> _Work request_: Select and copy each line in the items below that contains the string "Помещения". Case counts.

> _The data_:
════════════════
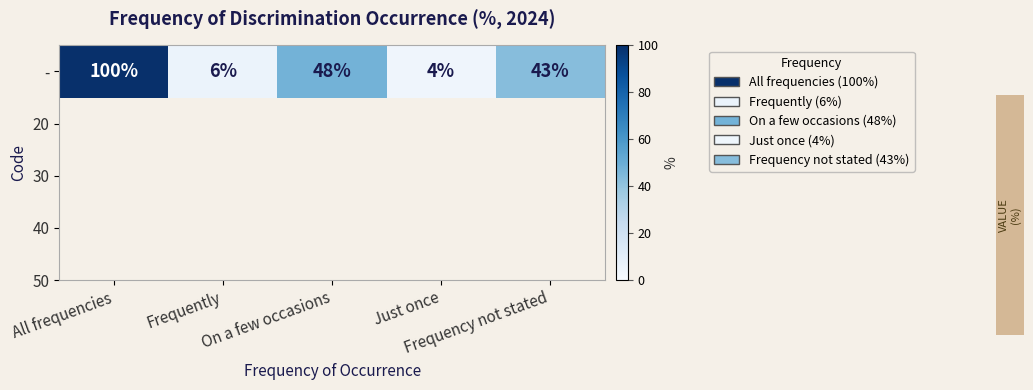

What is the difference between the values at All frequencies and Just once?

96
════════════════
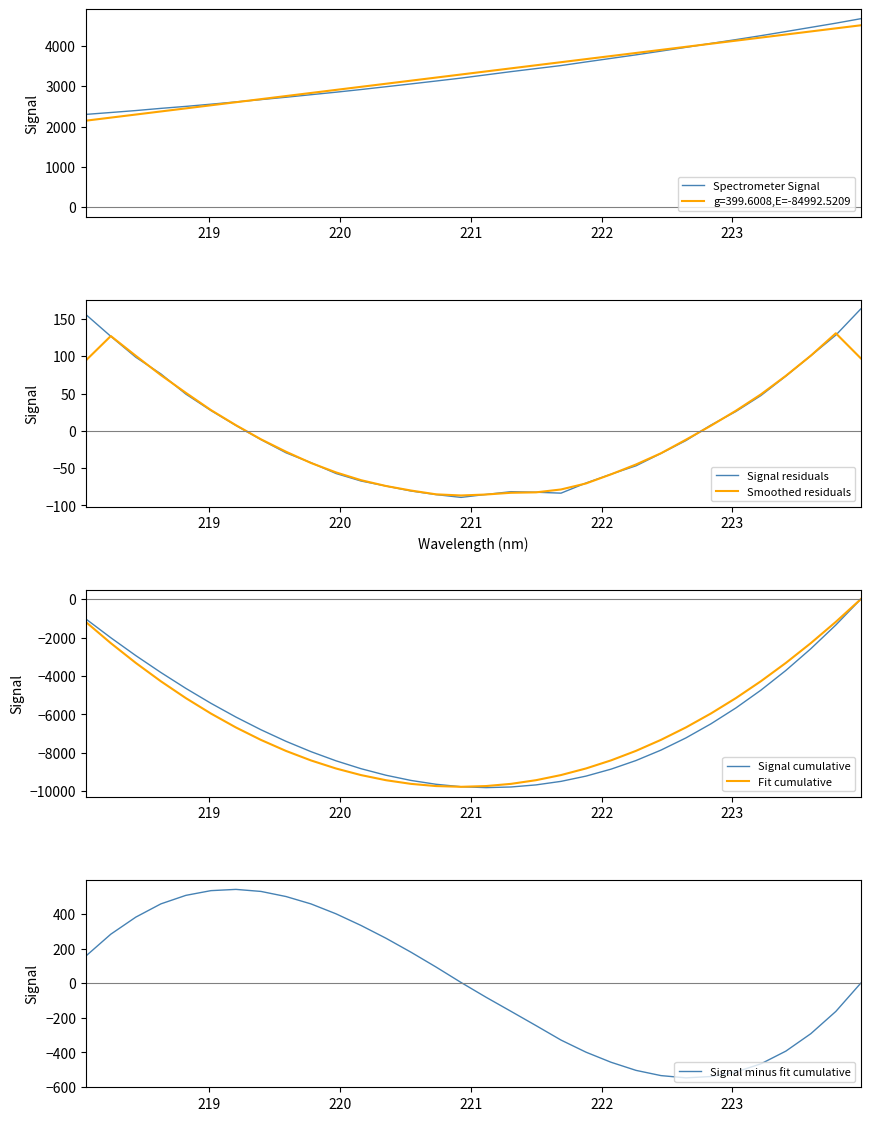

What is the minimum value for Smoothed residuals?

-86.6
════════════════
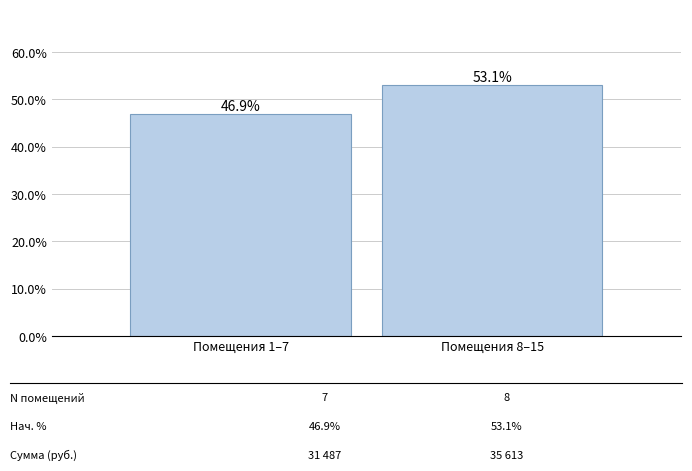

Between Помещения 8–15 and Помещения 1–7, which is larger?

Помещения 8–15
════════════════
> _Problem solution_:
Between Помещения 8–15 and Помещения 1–7, which is larger?
Помещения 8–15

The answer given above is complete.